I attended a speech by Deepak Chopra a couple of months ago hosted by the Inc. Business Council. The talk was pleasant enough, but I came wide awake when Mr. Chopra cited Bill Clinton telling him over lunch there are well over two million jobs now in the US that are going unfilled. I thought, “How in God’s name can we have an official unemployment rate of 9.2% and a real unemployment rate of over 16% and have two million jobs unfilled?”
My initial reaction to Mr. Chopra’s annecdotal citation of this fact was beyond dubious. However, it bloody well is true! Not only is it true, but these jobs-gone-begging are generally high-paying jobs. Yup. I’ve seen it confirmed in multiple places, most recently in the just released report of President Obama’s Jobs and Competitiveness Council chaired by Jeff Immelt of G.E.
Mr. Immelt and Ken Chenault (CEO of American Express) co-wrote an editorial that prominently notes this employment conundrum. They write in the Wall Street Journal (6/13/11), “There are more than two million open jobs in the U.S., in part because employers can’t find workers with the advanced manufacturing skills they need. The private sector must quickly form partnerships with community colleges, vocational schools and others to match career training with real world hiring needs.” (I find it amusing, if a bit hypocritical, that the politically connected CEO of G.E, which contributed millions to the election of the current President and coincidentally paid zero taxes last year, suggests that the “private sector,” meaning mostly small businessmen like you and me, should “quickly” solve the problem.)

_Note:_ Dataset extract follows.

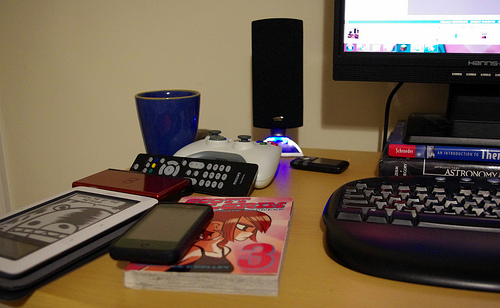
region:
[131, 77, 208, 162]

Last Friday, July 15, Alan Greenspan also spoke to this. He told The Globalist, “In the United States, we are in the process of seeing the baby boomers–the most productive, highly skilled educated part of our labor force–retire. They are being replaced by groups of young workers who have regrettably scored rather poorly in educational match-ups over the last two decades.” Indeed.
One solution I see is clearly to keep these skilled baby boomers working years longer. (I previously posted about this on June 29, 2010 if you want to read more.) Employers and HR people need to get this message. The recent Associated Press–LifeGoesStrong.com poll finds that most boomers consider old age to now begin at 70, and over a quarter of boomers aver you’re not old till you’re 80. In what I see as a coming age of austerity and probable entitlement cut-backs, there will also be need for older, skilled workers to work much longer before going quietly into that good night.
As the late Andre Maurois says in The Aging American (1961), “Growing old is no more than a bad habit which a busy man has no time to form.” Thanks, Andre.